Kulturkampf um die Erinnerung
Der Kolonialismus und die Shoa
BR2 Nachtstudio
2022
53:59min
Sendetermin 22.11.2022, 20:05
Mit Yehuda Bauer, Laura Cazes, Raphael Gross, Deborah Hartmann, Lars Rensmann, Sybille Steinbacher, Nora Sternfeld und Natan Sznaider.
Seit Monaten gibt es Streit in Deutschland: Ist die Shoah singulär?
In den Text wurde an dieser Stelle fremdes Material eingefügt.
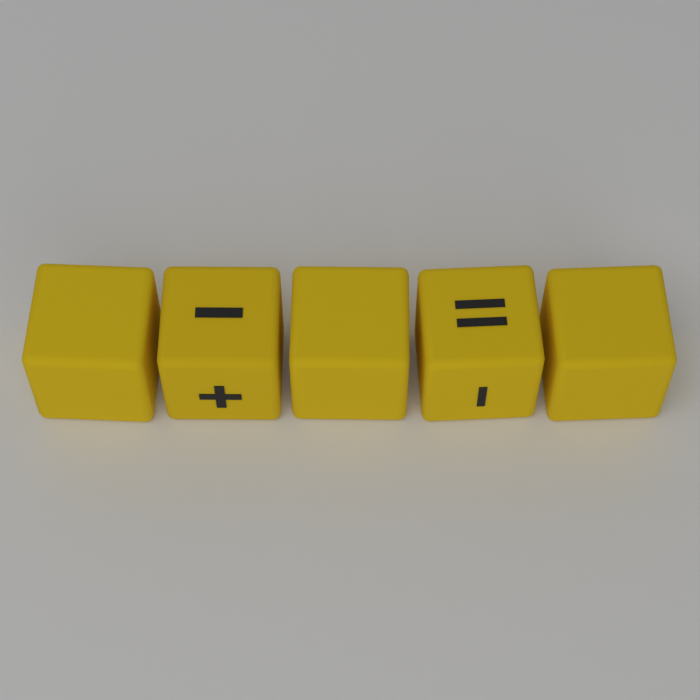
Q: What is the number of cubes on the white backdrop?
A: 5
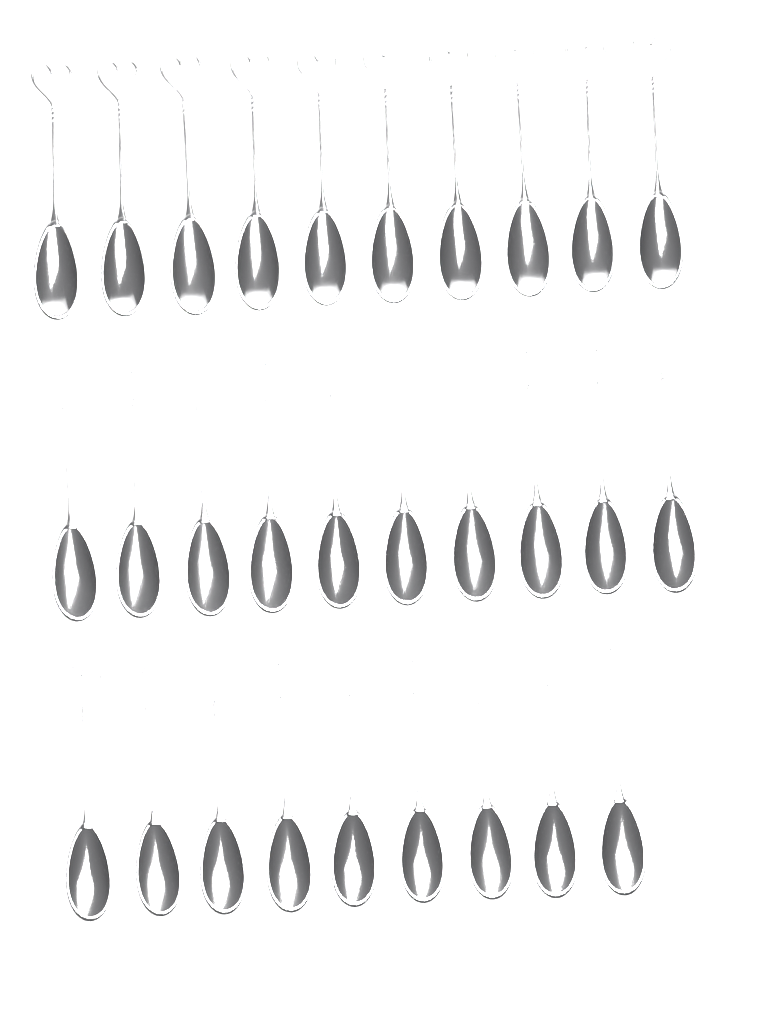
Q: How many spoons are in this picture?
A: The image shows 29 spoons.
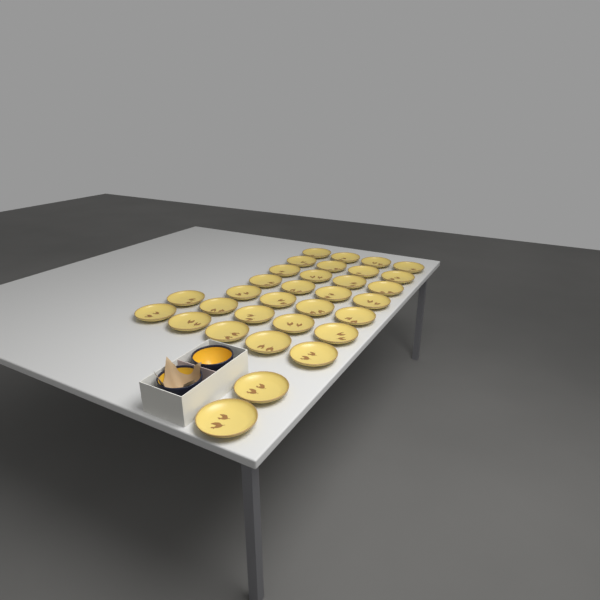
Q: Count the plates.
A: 32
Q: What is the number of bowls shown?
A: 2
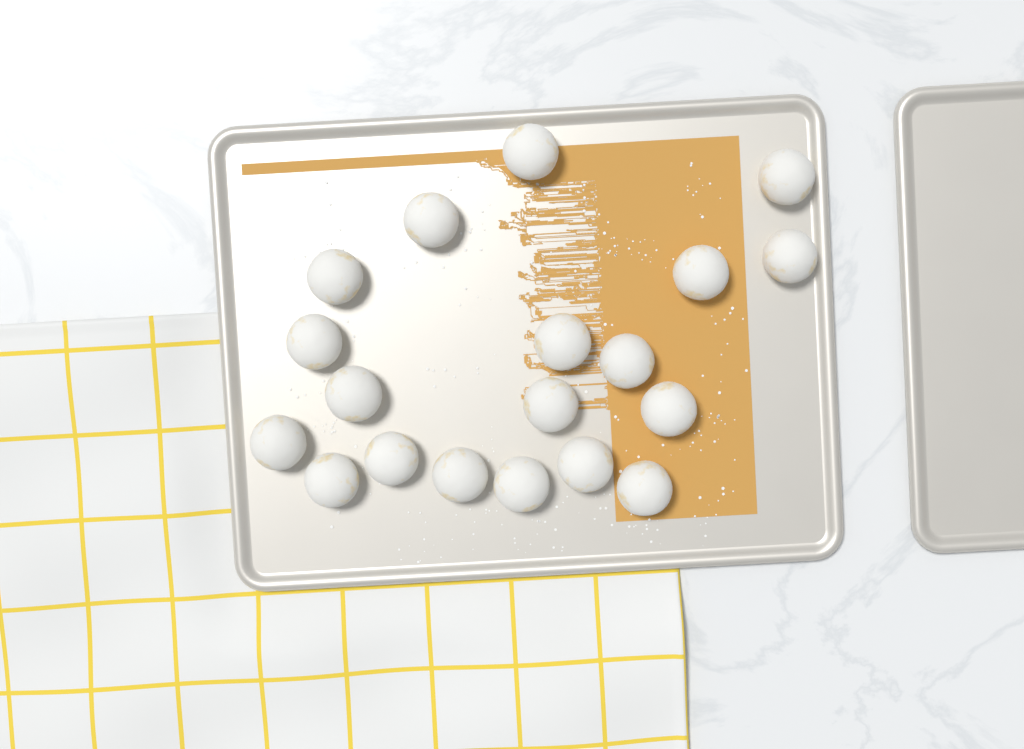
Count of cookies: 19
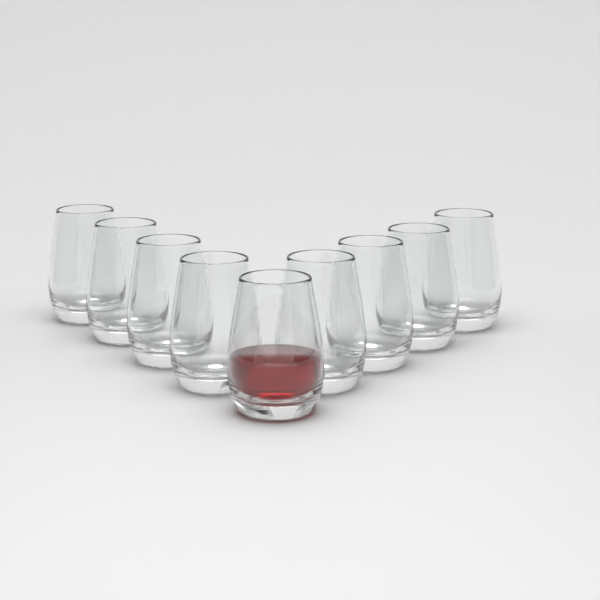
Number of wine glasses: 9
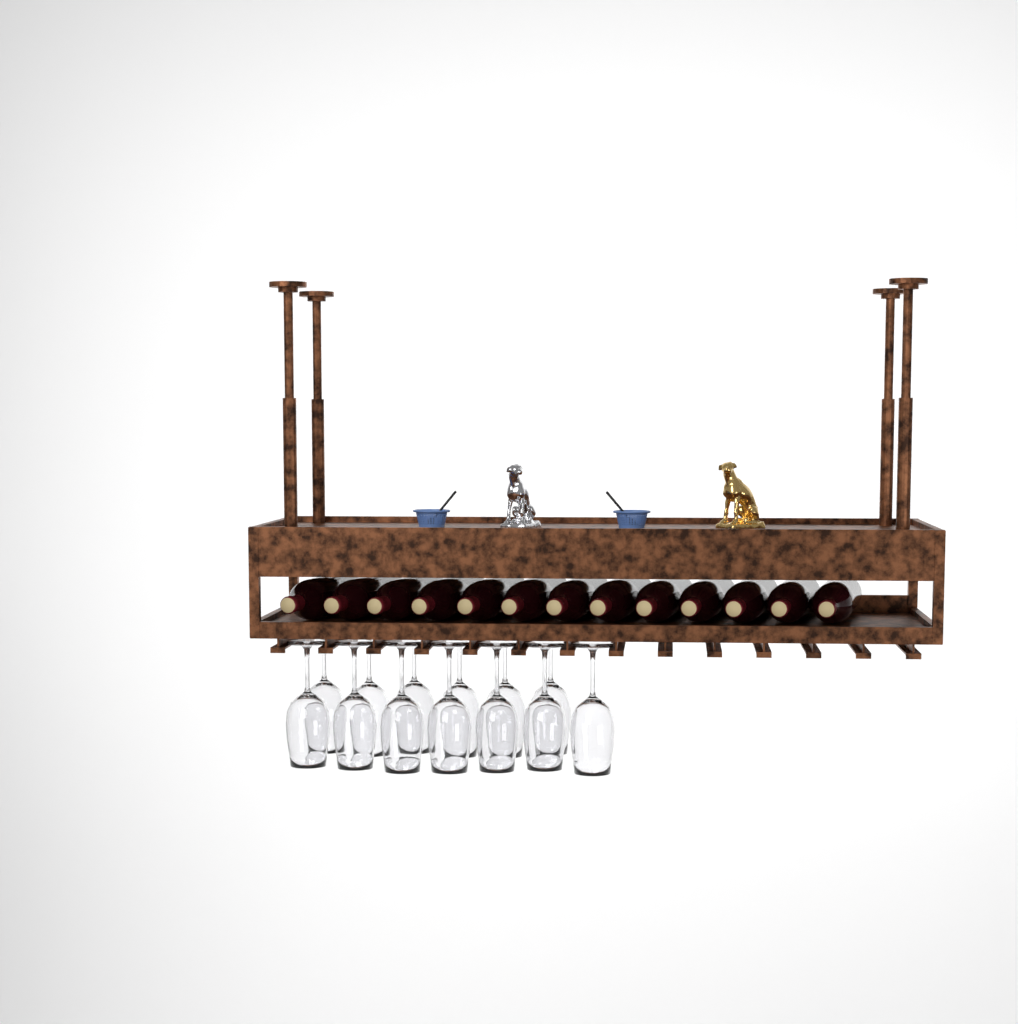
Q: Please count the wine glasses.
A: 13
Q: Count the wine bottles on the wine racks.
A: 13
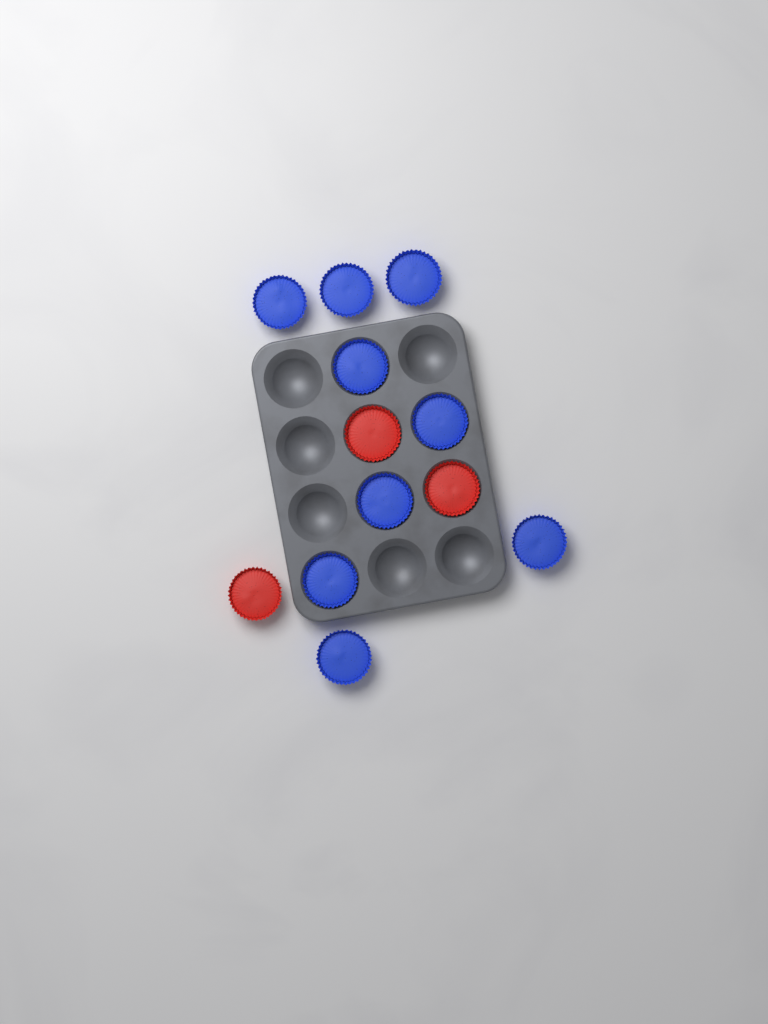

Darf sie mit anderen Genoziden verglichen werden? Dabei betonen alle Seiten, die historischen Fakten und Einzigartigkeiten anzuerkennen. Aber trotzdem zeigt das Beispiel Documenta, dass es eine Konkurrenz um Sichtbarkeit und Deutungshoheit zwischen der Erinnerung an die Shoah und der Erinnerung an die Kolonialverbrechen gibt.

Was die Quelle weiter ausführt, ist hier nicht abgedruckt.